Folly pas ordinaire

Projet solo de la moitié féminine d'Odessey & Oracle, Fanny L'Héritier, Bess of Bedlam livre avec son premier album, Folly Tales,  présenté au Rita-Plage,  un petit précis de folie folk et psychédélique particulièrement contagieux.


« Ce monde est un grand Bedlam où des fous enchaînent d'autres fous » écrivait Voltaire dans Pot-Pourri, en référence au Bethlem Royal Hospital, connu pour être le premier établissement ayant prodigué des "soins" psychiatriques, en Angleterre et dans le monde, et à son surnom, Bedlam, signifiant "confusion".

Il faut dire qu'on y a longtemps usé de méthodes expérimentales et inhumaines, questionnant la nature même de la folie autant que sa place ainsi que l'écrivit le dramaturge Nathaniel Lee au sujet de son passage à Bedlam : « ils m'ont traité de fou, je les ai traités de fous, ils m'ont mis en minorité. »

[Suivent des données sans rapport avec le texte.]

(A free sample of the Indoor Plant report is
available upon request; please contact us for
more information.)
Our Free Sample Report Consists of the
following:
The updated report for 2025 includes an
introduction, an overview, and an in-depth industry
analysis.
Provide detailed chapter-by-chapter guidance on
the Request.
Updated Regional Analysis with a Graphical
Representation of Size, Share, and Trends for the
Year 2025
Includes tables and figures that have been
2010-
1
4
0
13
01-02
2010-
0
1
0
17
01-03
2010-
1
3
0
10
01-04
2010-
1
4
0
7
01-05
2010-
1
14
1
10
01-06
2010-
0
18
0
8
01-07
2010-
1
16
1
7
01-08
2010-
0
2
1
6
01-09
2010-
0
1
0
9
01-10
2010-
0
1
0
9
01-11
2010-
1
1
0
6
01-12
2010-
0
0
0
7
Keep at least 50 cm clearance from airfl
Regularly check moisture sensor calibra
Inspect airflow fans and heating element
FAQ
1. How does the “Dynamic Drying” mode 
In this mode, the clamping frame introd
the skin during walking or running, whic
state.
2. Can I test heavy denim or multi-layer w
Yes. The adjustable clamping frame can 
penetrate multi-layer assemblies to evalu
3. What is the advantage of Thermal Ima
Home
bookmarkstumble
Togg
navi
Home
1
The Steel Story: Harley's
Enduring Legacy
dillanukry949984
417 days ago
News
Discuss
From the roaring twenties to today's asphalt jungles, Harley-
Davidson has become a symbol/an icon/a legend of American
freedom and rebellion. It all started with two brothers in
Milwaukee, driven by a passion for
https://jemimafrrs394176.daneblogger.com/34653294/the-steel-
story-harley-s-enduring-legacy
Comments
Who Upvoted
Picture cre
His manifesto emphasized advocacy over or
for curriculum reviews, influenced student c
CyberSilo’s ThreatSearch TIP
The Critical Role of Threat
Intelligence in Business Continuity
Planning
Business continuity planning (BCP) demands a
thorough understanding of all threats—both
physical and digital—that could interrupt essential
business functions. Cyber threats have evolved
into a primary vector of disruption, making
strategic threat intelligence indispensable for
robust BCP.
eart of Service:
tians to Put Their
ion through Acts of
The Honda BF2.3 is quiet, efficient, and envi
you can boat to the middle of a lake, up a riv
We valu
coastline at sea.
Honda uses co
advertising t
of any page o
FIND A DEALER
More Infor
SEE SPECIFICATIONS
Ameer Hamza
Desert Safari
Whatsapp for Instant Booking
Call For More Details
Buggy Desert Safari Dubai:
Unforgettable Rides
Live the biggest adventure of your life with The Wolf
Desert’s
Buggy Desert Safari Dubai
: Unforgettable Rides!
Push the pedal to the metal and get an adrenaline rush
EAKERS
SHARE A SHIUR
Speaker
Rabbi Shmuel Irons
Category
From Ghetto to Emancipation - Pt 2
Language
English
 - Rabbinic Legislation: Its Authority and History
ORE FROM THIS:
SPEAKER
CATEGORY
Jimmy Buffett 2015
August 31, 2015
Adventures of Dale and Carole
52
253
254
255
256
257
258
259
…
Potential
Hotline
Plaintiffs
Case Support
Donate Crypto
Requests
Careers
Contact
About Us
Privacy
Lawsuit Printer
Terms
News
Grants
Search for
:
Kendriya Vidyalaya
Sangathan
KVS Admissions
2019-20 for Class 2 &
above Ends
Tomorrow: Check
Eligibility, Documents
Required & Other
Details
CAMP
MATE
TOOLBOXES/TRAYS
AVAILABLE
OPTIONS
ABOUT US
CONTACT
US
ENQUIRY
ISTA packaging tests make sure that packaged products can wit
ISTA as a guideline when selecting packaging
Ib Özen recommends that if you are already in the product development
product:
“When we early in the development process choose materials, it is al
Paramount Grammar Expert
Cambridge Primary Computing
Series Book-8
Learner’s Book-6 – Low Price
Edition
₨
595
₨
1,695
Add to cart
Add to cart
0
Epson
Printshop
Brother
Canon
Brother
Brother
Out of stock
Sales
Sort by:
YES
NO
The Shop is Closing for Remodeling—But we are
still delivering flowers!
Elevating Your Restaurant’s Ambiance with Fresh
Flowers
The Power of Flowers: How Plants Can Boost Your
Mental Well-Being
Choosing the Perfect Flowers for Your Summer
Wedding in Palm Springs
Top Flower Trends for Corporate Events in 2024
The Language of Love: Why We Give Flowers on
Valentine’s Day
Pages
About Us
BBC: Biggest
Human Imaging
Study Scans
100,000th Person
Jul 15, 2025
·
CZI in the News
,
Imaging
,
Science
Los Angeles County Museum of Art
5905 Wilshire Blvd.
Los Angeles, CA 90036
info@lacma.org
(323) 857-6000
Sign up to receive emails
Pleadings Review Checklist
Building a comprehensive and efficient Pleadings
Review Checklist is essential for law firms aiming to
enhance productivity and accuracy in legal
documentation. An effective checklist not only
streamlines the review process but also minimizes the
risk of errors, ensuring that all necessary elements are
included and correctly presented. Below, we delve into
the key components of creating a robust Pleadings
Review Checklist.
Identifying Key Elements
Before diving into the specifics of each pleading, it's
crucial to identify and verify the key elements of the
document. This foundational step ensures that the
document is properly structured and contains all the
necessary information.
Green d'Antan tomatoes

Pas étonnant donc que l'institution ait toujours été dans la culture populaire l'objet de nombreux fantasmes (souvent hantés) et déviations fictionnelles, de Shakespeare à la série télévisée. Henry Purcell lui-même livrera avec Bess of Bedlam une escapade musicale dans laquelle une jeune femme s'évade de la maison de fous. Bess of Bedlam, c'est le nom que s'est choisi Fanny L'Héritier, dont on connaît la passion pour le baroque via son travail au sein du duo lyonnais Odessey & Oracle, pour son projet folk solo dont paraît le premier album Folly Tales.

Éruption de fleurs

Où la jeune femme semble s'éloigner quelque peu de la formule pop psychédélico-baroque d'Odessey & Oracle (deux albums merveilleux, à tous les sens du terme) pour se plonger dans un bain d'éther, d'où s'échappent un à un des fantômes étourdis d'effluves anesthésiques. Ceux des grandes voix du "bizarre folk" que sont Vashti Bunyan, Linda Perhacs ou plus proche de nous la fée Joanna Newsom.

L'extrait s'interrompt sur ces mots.